Kitt knew that she’d leaped wildly in the wrong direction when she looked at Posie’s face and watched the question mark in her mother’s eyes yield to a pained understanding of what Kitt was saying. She didn’t know whether to run after her mother, whose silk-paisleyed back was to her now as she walked away shaking her head, or Johnson, who had just closed the front door behind him. She opted for Johnson, called out his name as she ran through the living room to the enclosed porch just in time to see him leaned over, vomiting on the pavement in front of her just-swept door.
Six
Rowe and his estranged wife, Penda, were at it again the day of Sage’s birthday party. Arguing. They hadn’t traded two back-to-back civil sentences since Penda wouldn’t agree to
give him a divorce more than twenty years ago. And now they were also trading puffs of smoke on the sidewalk in front of the University City house where Rowe and Verdi lived, because it was chilly for a Saturday afternoon in April, Easter Saturday. This argument was impromptu. Rowe had just stepped out of his front door to run to his car and was on his way back when there Penda was who actually lived only a few blocks away. She was walking right toward him with her purposeful walk no doubt headed to some Saturday-afternoon socially redeeming function, Rowe could tell by the way she held her head, slightly thrown back, her eyes sharp and direct, her mouth hinting at a smirk, exuding confidence in what he’d always called her more-humane-than-thou demeanor. She was still stunning to look at though, even as she came straight at him wagging her finger, saying that she had started to take Pine Street, she’d had a feeling he might splotch her path this otherwise bright and crisp spring Saturday, but since he had interrupted her view, she wanted him to know how irate she was over his refusal to agree to sell a piece of property they jointly owned.

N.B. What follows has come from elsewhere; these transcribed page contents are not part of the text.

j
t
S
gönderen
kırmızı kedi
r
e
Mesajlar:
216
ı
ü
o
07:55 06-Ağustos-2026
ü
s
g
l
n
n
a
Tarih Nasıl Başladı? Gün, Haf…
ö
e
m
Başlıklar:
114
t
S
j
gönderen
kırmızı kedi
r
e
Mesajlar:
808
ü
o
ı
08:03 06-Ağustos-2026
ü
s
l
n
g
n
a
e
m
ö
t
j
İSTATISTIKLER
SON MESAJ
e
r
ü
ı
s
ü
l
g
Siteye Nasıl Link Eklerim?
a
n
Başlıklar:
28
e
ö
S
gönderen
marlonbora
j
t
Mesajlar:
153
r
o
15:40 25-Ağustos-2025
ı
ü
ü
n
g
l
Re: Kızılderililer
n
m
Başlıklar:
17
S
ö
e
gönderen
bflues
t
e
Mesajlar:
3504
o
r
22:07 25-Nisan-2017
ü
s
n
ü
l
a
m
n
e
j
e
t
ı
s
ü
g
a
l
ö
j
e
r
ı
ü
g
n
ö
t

She was aging in an artistically elegant way, multicolored shawl wrapped around her shoulders, fish-shaped southwestern-style earrings dangling in the breeze, black-and-silver braids piled high in a roll atop her head, leather fanny pack cinching her long wool dress around the hips, hands on her hips now as she exploded at Rowe, told him that she should have dissolved all of their financial arrangements way back when after he’d betrayed her so. She never passed on the opportunity to throw his deceit in his face. Though the slant of her attacks changed through the years, what had been a seeming insurmountable rage over Rowe’s betrayal had ebbed over time, receding finally to pity for Verdi most days who’d she’d always considered a victim in the sordid affair, and a tolerable disdain for Rowe. But that didn’t stop her from consistently barreling into him over the details of their many legal entanglements since they’d never divorced. To this day they still shared ownership in insurances, pension plans, real estate.